→ **YOUR ASSIGNMENT**
Which lines in the records below contain the word "rental"? Report each of them.

====== EXERCISE MATERIALS

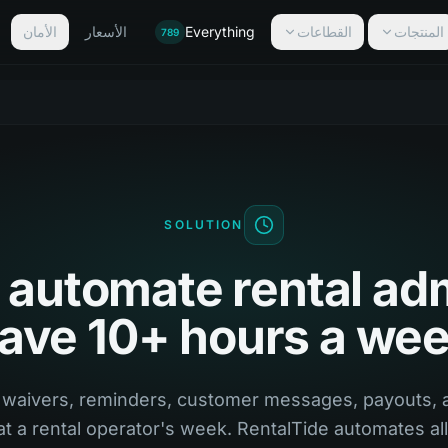
المنتجات
القطاعات
Everything
الأسعار
الأمان
789
SOLUTION
 automate rental ad
ave 10+ hours a we
 waivers, reminders, customer messages, payouts, 
t a rental operator's week. RentalTide automates all o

============

→ **REPLY**
 automate rental ad
t a rental operator's week. RentalTide automates all o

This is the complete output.